Especialmente en la zona del Intihuatana, que está a cargo del Ministerio de Cultura, la Contraloría General de la República (CGR) alertó riesgos en el mantenimiento que se ejecuta en la ciudadela de Machu Picchu. Esto ocurrió en el marco del operativo multisectorial territorial realizado en la región del Cusco.

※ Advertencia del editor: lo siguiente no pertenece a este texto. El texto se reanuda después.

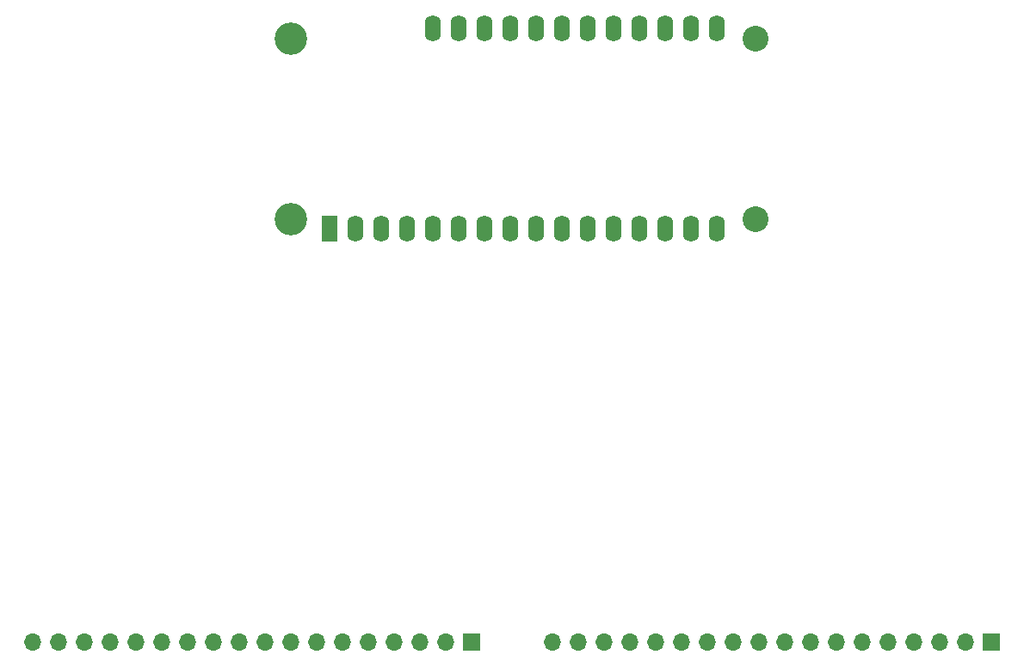
<source format=gbr>
%TF.GenerationSoftware,KiCad,Pcbnew,8.0.8*%
%TF.CreationDate,2025-11-20T00:17:19-08:00*%
%TF.ProjectId,PosturePad,506f7374-7572-4655-9061-642e6b696361,rev?*%
%TF.SameCoordinates,Original*%
%TF.FileFunction,Soldermask,Bot*%
%TF.FilePolarity,Negative*%
%FSLAX46Y46*%
G04 Gerber Fmt 4.6, Leading zero omitted, Abs format (unit mm)*
G04 Created by KiCad (PCBNEW 8.0.8) date 2025-11-20 00:17:19*
%MOMM*%
%LPD*%
G01*
G04 APERTURE LIST*
%ADD10R,1.700000X1.700000*%
%ADD11O,1.700000X1.700000*%
%ADD12C,3.200000*%
%ADD13C,2.540000*%
%ADD14R,1.600000X2.600000*%
%ADD15O,1.600000X2.600000*%
G04 APERTURE END LIST*
D10*
%TO.C,J2*%
X148440000Y-129000000D03*
D11*
X145900000Y-129000000D03*
X143360000Y-129000000D03*
X140820000Y-129000000D03*
X138280000Y-129000000D03*
X135740000Y-129000000D03*
X133200000Y-129000000D03*
X130660000Y-129000000D03*
X128120000Y-129000000D03*
X125580000Y-129000000D03*
X123040000Y-129000000D03*
X120500000Y-129000000D03*
X117960000Y-129000000D03*
X115420000Y-129000000D03*
X112880000Y-129000000D03*
X110340000Y-129000000D03*
X107800000Y-129000000D03*
X105260000Y-129000000D03*
%TD*%
D12*
%TO.C,A1*%
X130640000Y-87282500D03*
D13*
X176360000Y-87282500D03*
D12*
X130640000Y-69502500D03*
D13*
X176360000Y-69502500D03*
D14*
X134450000Y-88252500D03*
D15*
X136990000Y-88252500D03*
X139530000Y-88252500D03*
X142070000Y-88252500D03*
X144610000Y-88252500D03*
X147150000Y-88252500D03*
X149690000Y-88252500D03*
X152230000Y-88252500D03*
X154770000Y-88252500D03*
X157310000Y-88252500D03*
X159850000Y-88252500D03*
X162390000Y-88252500D03*
X164930000Y-88252500D03*
X167470000Y-88252500D03*
X170010000Y-88252500D03*
X172550000Y-88252500D03*
X172550000Y-68532500D03*
X170010000Y-68532500D03*
X167470000Y-68532500D03*
X164930000Y-68532500D03*
X162390000Y-68532500D03*
X159850000Y-68532500D03*
X157310000Y-68532500D03*
X154770000Y-68532500D03*
X152230000Y-68532500D03*
X149690000Y-68532500D03*
X147150000Y-68532500D03*
X144610000Y-68532500D03*
%TD*%
D10*
%TO.C,J1*%
X199560000Y-129000000D03*
D11*
X197020000Y-129000000D03*
X194480000Y-129000000D03*
X191940000Y-129000000D03*
X189400000Y-129000000D03*
X186860000Y-129000000D03*
X184320000Y-129000000D03*
X181780000Y-129000000D03*
X179240000Y-129000000D03*
X176700000Y-129000000D03*
X174160000Y-129000000D03*
X171620000Y-129000000D03*
X169080000Y-129000000D03*
X166540000Y-129000000D03*
X164000000Y-129000000D03*
X161460000Y-129000000D03*
X158920000Y-129000000D03*
X156380000Y-129000000D03*
%TD*%
M02*

</source>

La zona con daños se ubica en la colina del Intihuatana o reloj solar, donde se registró un asentamiento en sus bases. Además, el 80% de la infraestructura lítica (rocas) de la maravilla presenta afectación por agentes biológicos, principalmente líquenes.
Daños en el Intihuatana
La comisión de control que realizó una inspección en el santuario halló desprendimiento en los andenes orientales del Intihuatana. Esta zona actualmente se encuentra contenida con puntales de troncos de árboles. De continuar este proceso, se correría el riesgo de colapso en esta parte de la ciudadela, que está inhabilitada desde junio de 2024.
El gerente de control político, institucional y económico de la CGR, Luis Castillo Torrealva, informó que el Ministerio de Cultura y la Dirección Desconcentrada de Cultura proyectan ejecutar una intervención arqueológica. Además, presentarán un proyecto de inversión que contará con el acompañamiento de la Contraloría mediante un enfoque de control preventivo.
“Tenemos conocimiento de que está en evaluación un proyecto de inversión para una intervención arqueológica de Machu Picchu, el cual tendrá el acompañamiento de la Contraloría General mediante el control preventivo, porque para nosotros la ciudadela inca, así como la fortaleza de Sacsayhuamán y otros sitios arqueológicos del Cusco, son de suma importancia por lo que significan para el turismo nacional y mundial”, señaló.
Afectación por agentes biológicos
La comisión también advirtió la afectación causada por líquenes, agentes naturales que generan la biodegradación de la capa superficial de los elementos líticos. Esta situación agrava la preservación del patrimonio cultural, pues se estima que los agentes biológicos afectan al 80% de la infraestructura.
Pese a los trabajos de mantenimiento iniciados en 2014, hasta la fecha solo se ha controlado la contaminación en un 20% de las construcciones de piedra. Por ello, se requiere una intervención integral y multisectorial para detener la proliferación de los agentes contaminantes.
Incremento de visitantes y necesidad de conservación
Entre enero y octubre de 2025, la ciudadela de Machu Picchu registró el ingreso de 1 332 868 visitantes, lo que representa un incremento del 3% respecto al año anterior. El complejo arqueológico tiene una capacidad máxima de carga de 5600 visitantes por día en temporada alta y de 4500 en temporada baja o regular.
“Si no se implementa un plan de mantenimiento, se corre el riesgo de que los líquenes puedan pulverizar la estructura lítica de nuestra maravilla mundial. Por ello, es importante un trabajo multisectorial y con especialistas que garanticen un buen resultado. Es lo que vamos a alertar al Ministerio de Cultura a través de un informe de control”, agregó Castillo Torrealva.
Casos similares en Sacsayhuamán
El mismo problema de contaminación por líquenes también afecta parte de la estructura lítica de la fortaleza de Sacsayhuamán. Esta construcción se encuentra igualmente en proceso de evaluación para la elaboración de un plan integral de intervención y mantenimiento.